REQUIRED WORK:
**1)** In the clarinet pedagogy essay, reproduce the passage starting with "We Aren’t All" and going on through "recordings or masterclasses.", substituting "workshops" for "masterclasses".
**2)** Answer these questions from the clarinet pedagogy essay.
(a) From what age was the author trained as a saxophonist?
(b) What was the author's first job?
(c) Through what two means does the essay suggest exposing students to performers and teachers with different strengths?
** EXTRACT follows **
I Get by with a LOT of Help from My Friends: Steps Towards Effective Clarinet Pedagogy
Andrew J. Allen, DMA
This author’s path towards teaching clarinet at the university level was an odd and winding one. From the age of ten, I was trained as a saxophonist, and all of my academic degrees support that. The clarinet was an instrument that I loved, but one that usually came out of the case for doubling in the big band and musical orchestra pit. All of that changed, however, when I received my first job: Teaching all woodwinds at a small college in North Dakota.
Suddenly, this instrument that I loved but had largely neglected became a very large part of my life. Both clarinet and saxophone students and chamber ensembles poured through my office, and I continuously had to change pedagogical hats. Today, I feel nearly as comfortable teaching the clarinet as the saxophone, but this came with considerable work and with the support of a plethora of wonderful clarinetist friends. While this author’s case may be unusual, there are several life lessons picked up that may be of benefit to any young clarinet pedagogue.
We Aren’t All Good at Everything
As much as we may hate to admit it, no one is good at everything. Further, no one is the end-all, be-all of their own instrument. There is a repertoire, or a style of playing, or a tradition of performance that best suits each clarinetist. While these are limits, we and our students are best served when we recognize our limitations. Then, two steps can be followed: As much as possible, try to assuage these shortcomings. Secondarily, expose your students to performers and teachers who have different strengths than you, whether through recordings or masterclasses.
** End of EXTRACT **
** RECORDED INFORMATION follows **
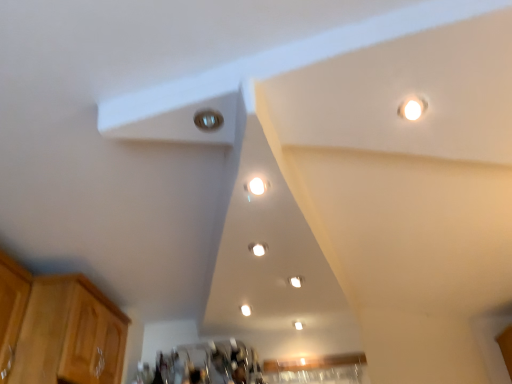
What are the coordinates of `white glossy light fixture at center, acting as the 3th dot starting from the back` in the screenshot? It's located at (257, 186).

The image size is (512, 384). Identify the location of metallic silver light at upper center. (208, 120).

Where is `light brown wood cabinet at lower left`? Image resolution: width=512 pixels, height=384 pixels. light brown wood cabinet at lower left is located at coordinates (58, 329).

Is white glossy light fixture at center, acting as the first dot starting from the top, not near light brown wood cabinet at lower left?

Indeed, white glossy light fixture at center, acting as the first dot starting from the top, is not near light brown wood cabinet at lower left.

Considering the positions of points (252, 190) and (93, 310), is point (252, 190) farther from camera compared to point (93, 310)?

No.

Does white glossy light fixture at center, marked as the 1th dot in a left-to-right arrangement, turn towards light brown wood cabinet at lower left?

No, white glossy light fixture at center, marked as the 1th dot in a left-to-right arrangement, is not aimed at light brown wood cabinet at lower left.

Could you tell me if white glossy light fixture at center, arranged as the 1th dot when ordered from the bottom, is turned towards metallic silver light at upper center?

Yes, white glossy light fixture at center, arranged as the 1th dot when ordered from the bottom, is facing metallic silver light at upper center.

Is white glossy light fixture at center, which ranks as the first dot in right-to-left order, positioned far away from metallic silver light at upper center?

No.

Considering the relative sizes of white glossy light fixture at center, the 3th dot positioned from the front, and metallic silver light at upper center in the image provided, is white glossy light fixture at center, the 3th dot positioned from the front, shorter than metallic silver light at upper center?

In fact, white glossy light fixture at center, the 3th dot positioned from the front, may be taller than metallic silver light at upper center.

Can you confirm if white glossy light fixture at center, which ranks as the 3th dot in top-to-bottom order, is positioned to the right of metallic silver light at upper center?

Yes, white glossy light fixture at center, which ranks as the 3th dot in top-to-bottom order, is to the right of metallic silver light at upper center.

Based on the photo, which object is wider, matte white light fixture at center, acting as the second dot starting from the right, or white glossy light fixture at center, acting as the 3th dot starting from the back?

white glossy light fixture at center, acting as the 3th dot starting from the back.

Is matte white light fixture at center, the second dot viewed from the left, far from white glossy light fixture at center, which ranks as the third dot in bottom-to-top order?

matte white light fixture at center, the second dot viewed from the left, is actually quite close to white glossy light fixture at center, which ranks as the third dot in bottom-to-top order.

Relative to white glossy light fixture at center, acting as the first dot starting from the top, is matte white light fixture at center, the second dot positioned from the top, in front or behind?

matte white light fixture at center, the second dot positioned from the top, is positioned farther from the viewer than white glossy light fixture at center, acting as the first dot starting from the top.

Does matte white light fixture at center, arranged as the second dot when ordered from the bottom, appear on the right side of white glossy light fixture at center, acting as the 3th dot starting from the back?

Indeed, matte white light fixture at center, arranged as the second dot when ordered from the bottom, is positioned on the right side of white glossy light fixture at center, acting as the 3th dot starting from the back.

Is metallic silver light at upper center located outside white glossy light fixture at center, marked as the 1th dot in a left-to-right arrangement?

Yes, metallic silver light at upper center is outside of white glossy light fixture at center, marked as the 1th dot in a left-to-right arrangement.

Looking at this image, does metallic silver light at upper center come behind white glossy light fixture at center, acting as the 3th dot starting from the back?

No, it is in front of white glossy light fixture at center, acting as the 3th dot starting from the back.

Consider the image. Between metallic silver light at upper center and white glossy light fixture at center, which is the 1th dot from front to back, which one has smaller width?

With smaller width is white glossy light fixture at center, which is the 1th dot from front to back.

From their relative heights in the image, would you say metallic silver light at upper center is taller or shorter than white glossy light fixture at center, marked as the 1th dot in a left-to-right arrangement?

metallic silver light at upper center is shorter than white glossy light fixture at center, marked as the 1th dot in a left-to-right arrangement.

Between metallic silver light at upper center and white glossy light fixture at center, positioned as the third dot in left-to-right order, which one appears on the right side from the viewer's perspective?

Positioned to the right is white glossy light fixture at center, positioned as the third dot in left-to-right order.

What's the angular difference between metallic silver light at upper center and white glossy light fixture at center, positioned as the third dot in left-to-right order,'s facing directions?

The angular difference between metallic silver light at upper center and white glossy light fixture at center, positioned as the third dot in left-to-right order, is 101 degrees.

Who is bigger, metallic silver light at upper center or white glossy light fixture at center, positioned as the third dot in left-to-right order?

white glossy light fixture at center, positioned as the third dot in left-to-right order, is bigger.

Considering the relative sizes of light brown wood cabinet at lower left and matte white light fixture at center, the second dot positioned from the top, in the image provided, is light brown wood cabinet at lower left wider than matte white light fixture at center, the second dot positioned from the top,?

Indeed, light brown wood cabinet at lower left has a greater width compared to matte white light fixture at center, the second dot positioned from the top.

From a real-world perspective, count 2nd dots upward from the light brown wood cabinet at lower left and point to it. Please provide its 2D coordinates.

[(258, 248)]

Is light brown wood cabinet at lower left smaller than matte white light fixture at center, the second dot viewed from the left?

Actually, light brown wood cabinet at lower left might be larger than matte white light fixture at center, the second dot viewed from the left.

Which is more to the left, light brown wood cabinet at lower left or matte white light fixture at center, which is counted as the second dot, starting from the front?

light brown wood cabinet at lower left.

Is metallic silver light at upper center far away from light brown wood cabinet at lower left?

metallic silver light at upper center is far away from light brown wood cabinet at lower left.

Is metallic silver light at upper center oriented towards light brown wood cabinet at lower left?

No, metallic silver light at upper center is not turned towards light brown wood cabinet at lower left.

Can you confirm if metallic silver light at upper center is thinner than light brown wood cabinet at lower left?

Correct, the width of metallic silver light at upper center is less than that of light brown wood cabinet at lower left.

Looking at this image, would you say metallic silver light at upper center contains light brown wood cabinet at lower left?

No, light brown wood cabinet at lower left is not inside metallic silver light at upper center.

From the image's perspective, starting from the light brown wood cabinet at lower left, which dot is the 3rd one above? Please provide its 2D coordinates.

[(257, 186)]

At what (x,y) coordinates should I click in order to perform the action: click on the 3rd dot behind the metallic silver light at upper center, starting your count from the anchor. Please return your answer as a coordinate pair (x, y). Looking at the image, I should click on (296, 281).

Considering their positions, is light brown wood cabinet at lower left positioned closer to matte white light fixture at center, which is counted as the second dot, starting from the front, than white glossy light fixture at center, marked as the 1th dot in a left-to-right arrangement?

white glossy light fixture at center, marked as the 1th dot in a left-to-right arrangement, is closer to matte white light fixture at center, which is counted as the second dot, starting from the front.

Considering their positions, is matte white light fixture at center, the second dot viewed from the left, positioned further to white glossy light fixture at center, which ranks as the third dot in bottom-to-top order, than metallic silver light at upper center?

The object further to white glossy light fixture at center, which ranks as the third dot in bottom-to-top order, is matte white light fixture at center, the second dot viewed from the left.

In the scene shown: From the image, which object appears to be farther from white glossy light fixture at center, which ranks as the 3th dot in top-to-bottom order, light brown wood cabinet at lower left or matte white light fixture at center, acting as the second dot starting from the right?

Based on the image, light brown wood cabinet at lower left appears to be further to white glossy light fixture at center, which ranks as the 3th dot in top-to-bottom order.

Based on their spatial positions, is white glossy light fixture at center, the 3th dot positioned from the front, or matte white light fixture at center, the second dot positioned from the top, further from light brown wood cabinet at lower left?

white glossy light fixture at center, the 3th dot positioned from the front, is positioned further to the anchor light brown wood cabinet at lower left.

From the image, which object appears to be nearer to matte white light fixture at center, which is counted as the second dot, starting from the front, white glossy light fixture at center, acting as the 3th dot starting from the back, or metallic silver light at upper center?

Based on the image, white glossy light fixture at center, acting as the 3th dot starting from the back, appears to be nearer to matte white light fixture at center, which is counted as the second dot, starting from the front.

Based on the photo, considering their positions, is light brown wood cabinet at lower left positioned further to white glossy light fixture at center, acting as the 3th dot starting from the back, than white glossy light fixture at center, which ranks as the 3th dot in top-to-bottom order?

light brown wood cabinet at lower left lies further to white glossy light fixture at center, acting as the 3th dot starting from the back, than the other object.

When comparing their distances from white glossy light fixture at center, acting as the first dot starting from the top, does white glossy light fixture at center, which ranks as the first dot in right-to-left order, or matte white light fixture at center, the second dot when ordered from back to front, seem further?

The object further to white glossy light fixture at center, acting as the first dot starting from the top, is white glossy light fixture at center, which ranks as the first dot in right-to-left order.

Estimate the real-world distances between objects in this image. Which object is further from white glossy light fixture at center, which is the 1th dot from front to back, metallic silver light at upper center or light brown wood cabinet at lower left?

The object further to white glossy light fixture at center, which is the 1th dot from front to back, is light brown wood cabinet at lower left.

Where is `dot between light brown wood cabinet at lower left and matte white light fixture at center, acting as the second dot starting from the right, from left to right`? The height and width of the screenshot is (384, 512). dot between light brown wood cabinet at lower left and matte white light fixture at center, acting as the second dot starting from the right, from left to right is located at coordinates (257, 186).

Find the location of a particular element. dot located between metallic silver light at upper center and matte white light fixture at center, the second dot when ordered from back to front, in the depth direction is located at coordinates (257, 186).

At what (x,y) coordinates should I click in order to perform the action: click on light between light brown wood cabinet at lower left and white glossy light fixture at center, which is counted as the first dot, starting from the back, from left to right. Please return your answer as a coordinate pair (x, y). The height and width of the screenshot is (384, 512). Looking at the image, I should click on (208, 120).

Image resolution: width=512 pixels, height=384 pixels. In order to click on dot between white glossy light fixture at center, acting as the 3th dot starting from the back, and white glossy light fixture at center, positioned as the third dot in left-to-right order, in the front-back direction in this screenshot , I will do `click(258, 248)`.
** End of RECORDED INFORMATION **
** RECORDED INFORMATION follows **
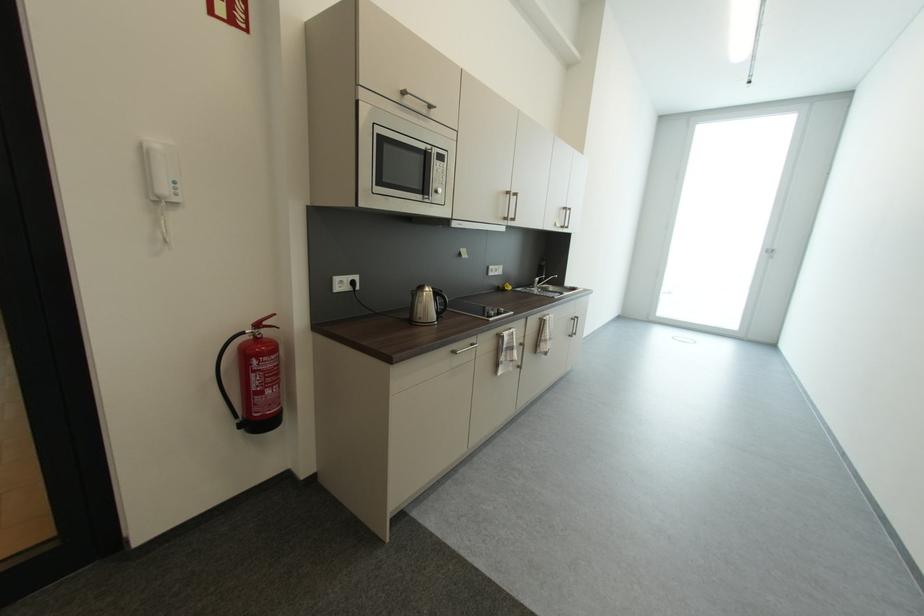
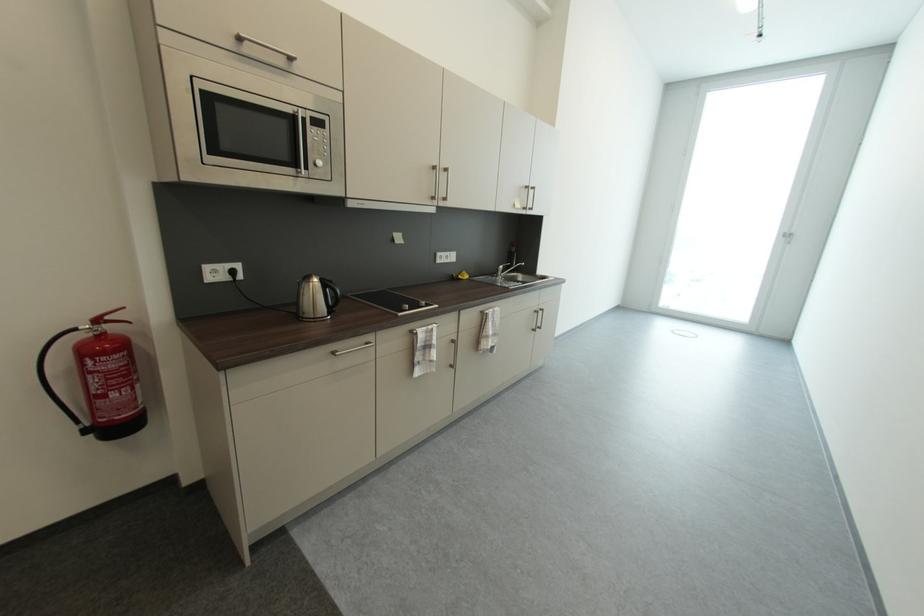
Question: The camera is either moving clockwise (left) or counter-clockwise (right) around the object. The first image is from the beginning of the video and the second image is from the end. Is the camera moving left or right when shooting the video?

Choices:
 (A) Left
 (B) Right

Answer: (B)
** End of RECORDED INFORMATION **
ANSWERS BY ITEM NUMBER:
**1)**
We Aren’t All Good at Everything
As much as we may hate to admit it, no one is good at everything. Further, no one is the end-all, be-all of their own instrument. There is a repertoire, or a style of playing, or a tradition of performance that best suits each clarinetist. While these are limits, we and our students are best served when we recognize our limitations. Then, two steps can be followed: As much as possible, try to assuage these shortcomings. Secondarily, expose your students to performers and teachers who have different strengths than you, whether through recordings or workshops.

**2)**
(a) From the age of ten.
(b) Teaching all woodwinds at a small college in North Dakota.
(c) Through recordings or masterclasses.